»»
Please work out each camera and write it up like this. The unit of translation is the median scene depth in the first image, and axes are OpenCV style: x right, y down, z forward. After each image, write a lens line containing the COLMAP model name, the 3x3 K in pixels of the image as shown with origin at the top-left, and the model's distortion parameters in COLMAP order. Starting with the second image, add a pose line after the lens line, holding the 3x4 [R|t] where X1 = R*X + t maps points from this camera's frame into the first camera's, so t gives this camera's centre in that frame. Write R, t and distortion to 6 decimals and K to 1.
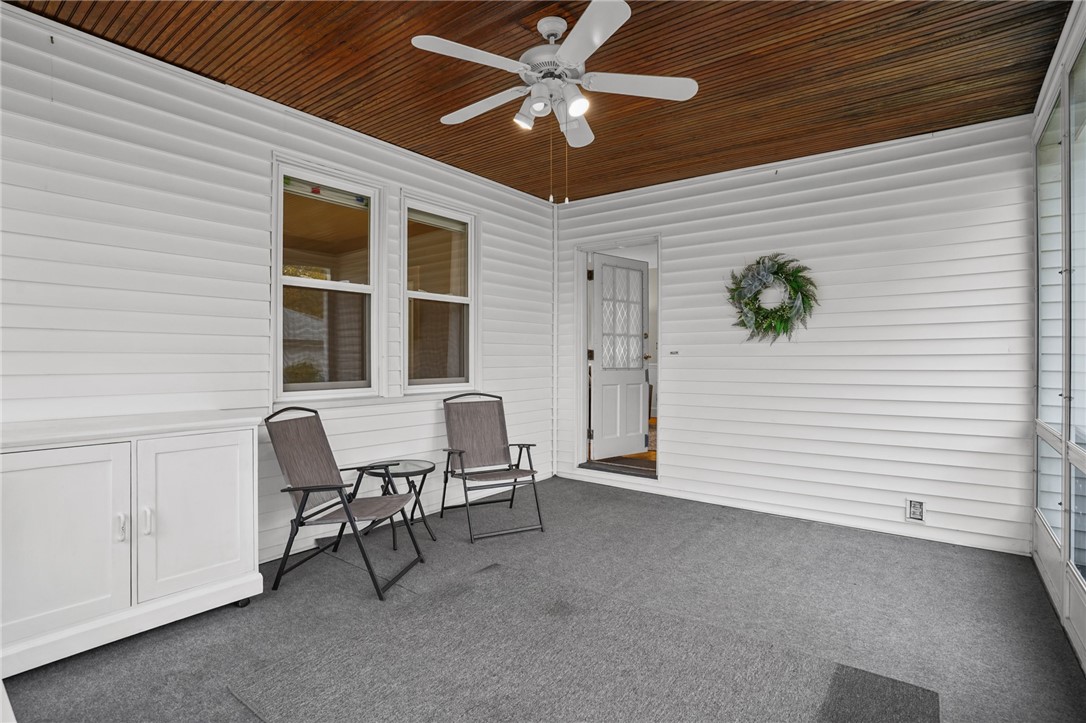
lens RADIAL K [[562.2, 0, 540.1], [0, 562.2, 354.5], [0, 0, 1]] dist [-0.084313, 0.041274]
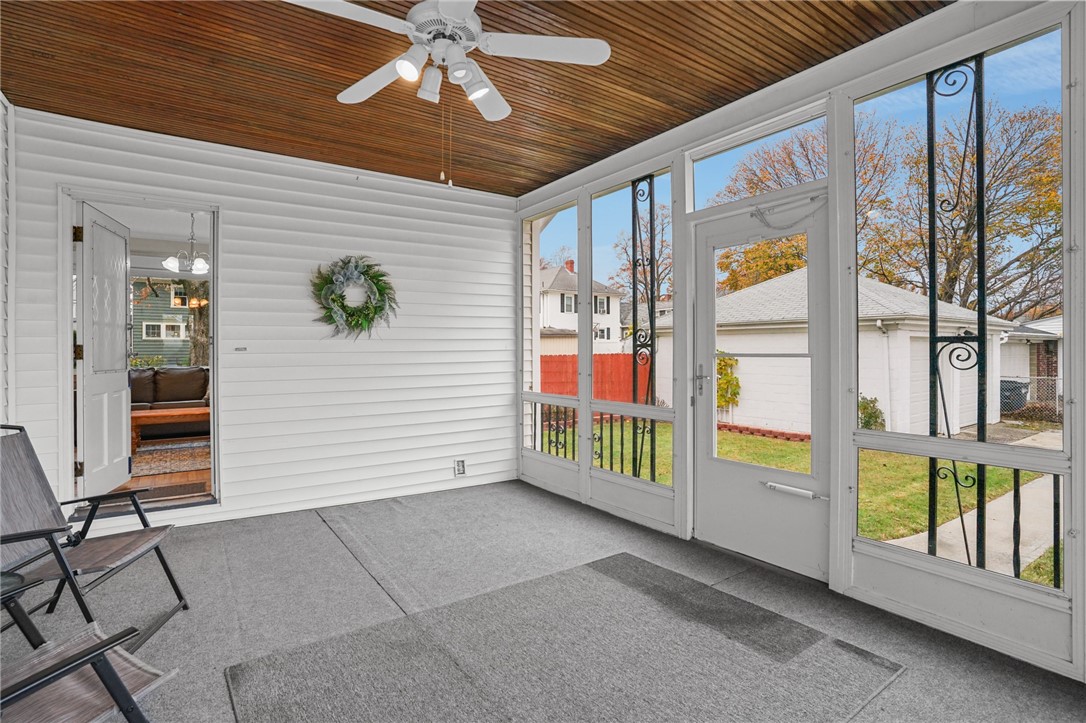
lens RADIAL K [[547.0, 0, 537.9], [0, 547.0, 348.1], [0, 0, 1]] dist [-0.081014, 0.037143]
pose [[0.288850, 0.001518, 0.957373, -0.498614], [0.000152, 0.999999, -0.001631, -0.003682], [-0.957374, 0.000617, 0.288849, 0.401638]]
««
WORK TO COMPLETE »
Rewrite the material from its first line through the line containing "dist [-0.081014, 0.037143]", inclusive, swapping "median" for "average" and changing nothing else. Leave the pictures out.

EXERCISE SOLUTION »
Please work out each camera and write it up like this. The unit of translation is the average scene depth in the first image, and axes are OpenCV style: x right, y down, z forward. After each image, write a lens line containing the COLMAP model name, the 3x3 K in pixels of the image as shown with origin at the top-left, and the model's distortion parameters in COLMAP order. Starting with the second image, add a pose line after the lens line, holding the 3x4 [R|t] where X1 = R*X + t maps points from this camera's frame into the first camera's, so t gives this camera's centre in that frame. Write R, t and distortion to 6 decimals and K to 1.
lens RADIAL K [[562.2, 0, 540.1], [0, 562.2, 354.5], [0, 0, 1]] dist [-0.084313, 0.041274]
lens RADIAL K [[547.0, 0, 537.9], [0, 547.0, 348.1], [0, 0, 1]] dist [-0.081014, 0.037143]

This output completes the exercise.